To take full advantage of the parallelism offered by a multicore machine, one must write parallel code. Writing parallel code is difficult. Even when one writes correct code, there are numerous performance pitfalls. For example, an unrecognized data hotspot could mean that all threads effectively serialize their access to the hotspot, and throughput is dramatically reduced.
This project aims to provide a generic framework for performing certain kinds of concurrent operations in parallel. Infrastructure is provided to perform those operations in a scalable way over the available threads in a multicore machine, automatically responding to hotspots and other performance hazards. The goal is not to squeeze the last drop of performance out of a particular platform. Rather, with the planned system a programmer can, without detailed knowledge of concurrent and parallel programming, develop code that efficiently utilizes a multicore machine.
The project involves the development of algorithms and data structures designed for the efficient parallel execution of generic code fragments. The primary focus is on data intensive operations as would typically be found in an in-memory database engine. Critical research questions include how to design generic multi-threaded operators that can be applied to a range of computations, how to avoid cache thrashing, and how to implement the framework in a way that works on a variety of hardware platforms. Performance improvements in throughput of an order of magnitude are expected relative to naive solutions that suffer from contention. The project aims to achieve performance close to that of hand-tailored expert-written parallel code, with far less coding effort.

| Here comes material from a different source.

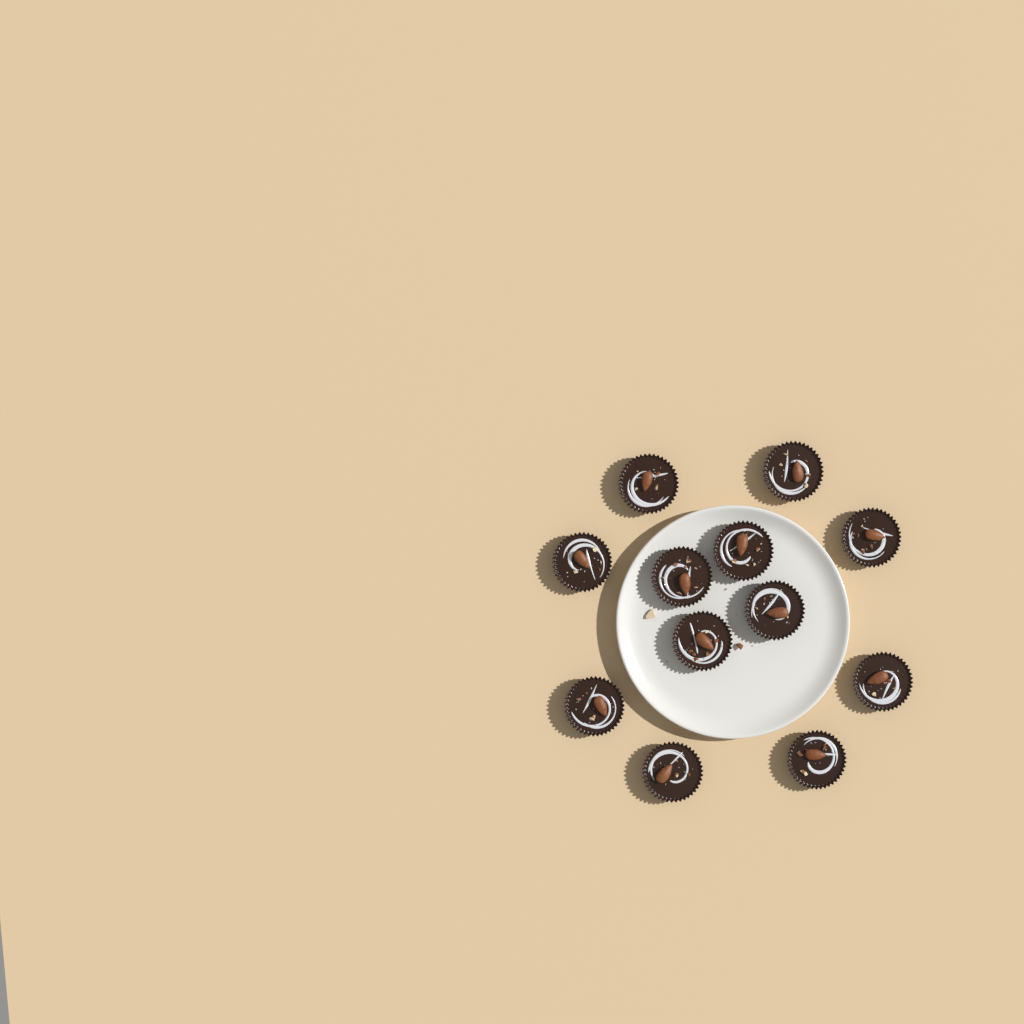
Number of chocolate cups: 12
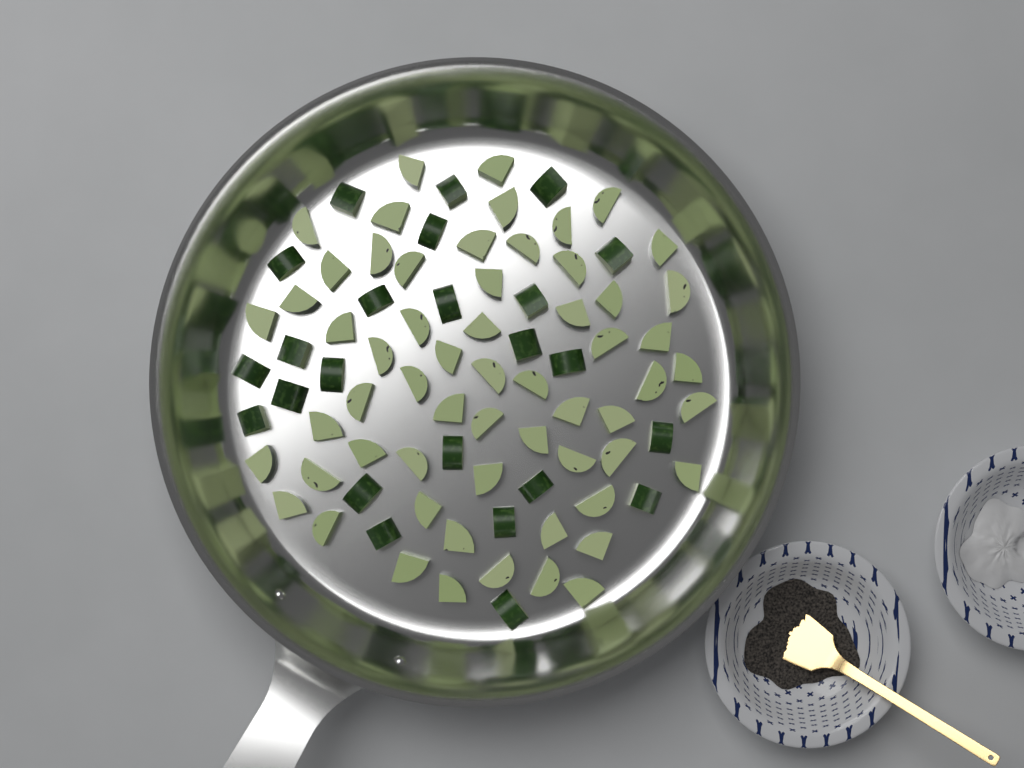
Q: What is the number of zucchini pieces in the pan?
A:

This project has immediate applications in both commercial and public-domain database systems where performance improvements would enhance the experience of database system users, and reduce hardware and energy requirements for a given level of performance.
Programmability improvements would allow programmers without expertise in parallel programming to effectively use multicore machines. The project also provides the focus for an advanced-level course on database system implementation for multicore machines. The software infrastructure will be made available for research use by others.